Dr. Kaufmann also spent most of his career nursing a bad knee from his college baseball and basketball days. While looking for a solution that would allow him to move forward with less pain and a clear mind, he started calling CEOs of CBD companies, which is how he met CBD American Shaman CEO Vince Sanders—and how he turned his medical research background into an insatiable curiosity for learning how the human body and cannabis interact. He started as medical director, eventually becoming director of research.
“All I’m trying to do is find out what’s going on,” Dr. Kaufmann tells us. “Why is cannabis medicine working for so many people?”
In recent decades, we’ve learned a lot about CBD. So, while Dr. Kaufmann, who still sees patients occasionally at his allergy and immunology clinic, is still one of the medical community’s go-to experts on CBD, his scientific curiosity has turned toward the future to minor cannabinoids like CBN and CBG.
CBN, or cannabinol, was the first phytocannabinoid ever isolated, and it shows a lot of promise—especially as a sleep aid. Some medical research backs up that claim, while other studies paint a less clear picture.
It’s an issue that’s very relevant to CBD American Shaman due to the fact that the CEO has trouble sleeping. So, Dr. Kaufmann started doing some informal experiments to find what worked just for the CEO.
“Plain CBN wasn’t helping him,” explains Dr. Kaufmann. “But once we applied our nanotechnology to it, it was like night and day.”
Other staff had similar experiences, and while Dr. Kaufmann is quick to point out that what they’ve learned doesn’t meet all the official standards for medical research, it’s given him some ideas—and a whole lot of variables to think about. He’s using his research background to put together a more official study that’s up to FDA regulations, so he can learn how effective it actually is.
“An important factor in sleep aids is not only the ability to get to sleep and then the length of the time people sleep, but also whether it’s restful sleep or not,” says Kaufmann. “Sleep quality is important, and this method of producing CBN seems to help with that.”
“CBG is currently a more exciting frontier than CBN because for a long time, it was hard to isolate,” says Dr. Kaufmann. “Now that we’re able to produce enough of it, we’re starting to look and see what kind of effects has,” says Dr. Kaufmann. “So far, the results of animal studies are extremely encouraging.”
He cites a promising study that found CBG effective in decreasing inflammation associated with inflammatory bowel disease in mice, and another that found CBD could block colorectal cancer cell growth receptors. Yet another showed that CBG could protect neurons in mice with Huntington’s disease, an incurable brain degeneration disease.
“With neurodegeneration studies, CBD was shown to improve motor deficits, among other things,” explains Dr. Kaufmann. “Neuroinflammation and neurodegeneration are very closely tied together—so we don’t know which is the chicken and which is the egg, but it looks like it’s more than just inflammation is being targeted and combatted.”

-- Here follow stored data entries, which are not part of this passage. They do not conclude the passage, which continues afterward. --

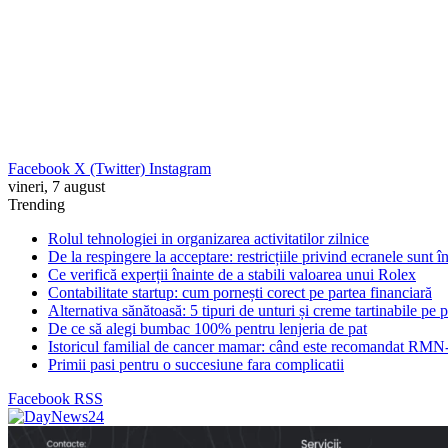
Facebook
X (Twitter)
Instagram
vineri, 7 august
Trending
Rolul tehnologiei in organizarea activitatilor zilnice
De la respingere la acceptare: restricțiile privind ecranele sunt 
Ce verifică experții înainte de a stabili valoarea unui Rolex
Contabilitate startup: cum pornești corect pe partea financiară
Alternativa sănătoasă: 5 tipuri de unturi și creme tartinabile pe 
De ce să alegi bumbac 100% pentru lenjeria de pat
Istoricul familial de cancer mamar: când este recomandat RMN-
Primii pasi pentru o succesiune fara complicatii
Facebook
RSS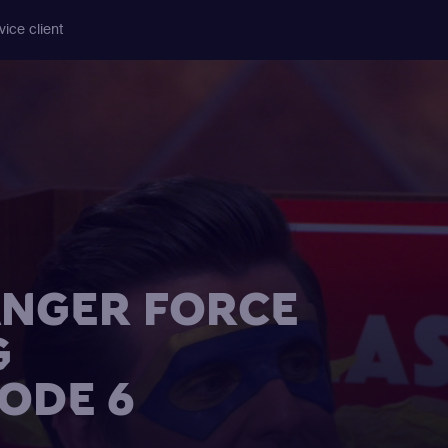
vice client
NGER FORCE
G
SODE 6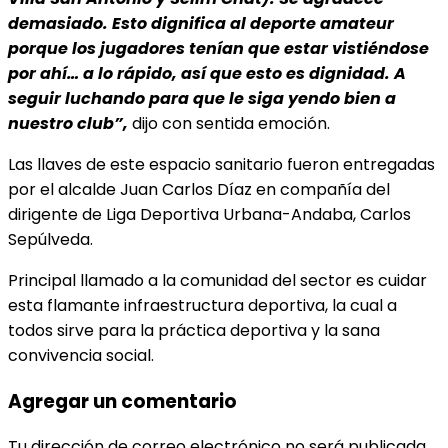
demasiado. Esto dignifica al deporte amateur
porque los jugadores tenían que estar vistiéndose
por ahí… a lo rápido, así que esto es dignidad. A
seguir luchando para que le siga yendo bien a
nuestro club”,
dijo con sentida emoción.
Las llaves de este espacio sanitario fueron entregadas
por el alcalde Juan Carlos Díaz en compañía del
dirigente de Liga Deportiva Urbana-Andaba, Carlos
Sepúlveda.
Principal llamado a la comunidad del sector es cuidar
esta flamante infraestructura deportiva, la cual a
todos sirve para la práctica deportiva y la sana
convivencia social.
Agregar un comentario
Tu dirección de correo electrónico no será publicada.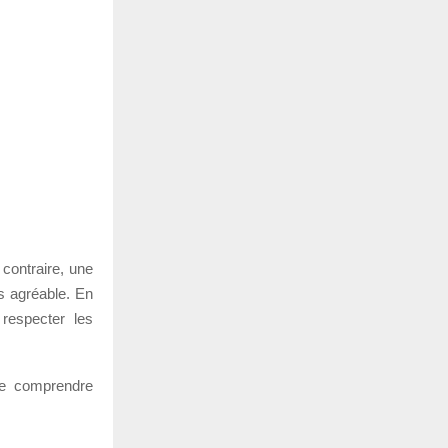
 contraire, une
s agréable. En
respecter les
de comprendre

He says that, like with CBN, he’s seen a lot of anecdotal evidence that it can be very helpful. But what the world really needs are studies.
“I have a hypothesis that adding more CBG to CBD may be helpful,” he says. “But we still need more science to prove it.”
Dr. Bob’s cannabinoid secret
“If you look at any other cannabinoids, the research that’s been done on them is pretty much nonexistent because most are hard to isolate and analyze by themselves,” says Dr. Kaufmann, “but that doesn’t mean there’s not a future in them.”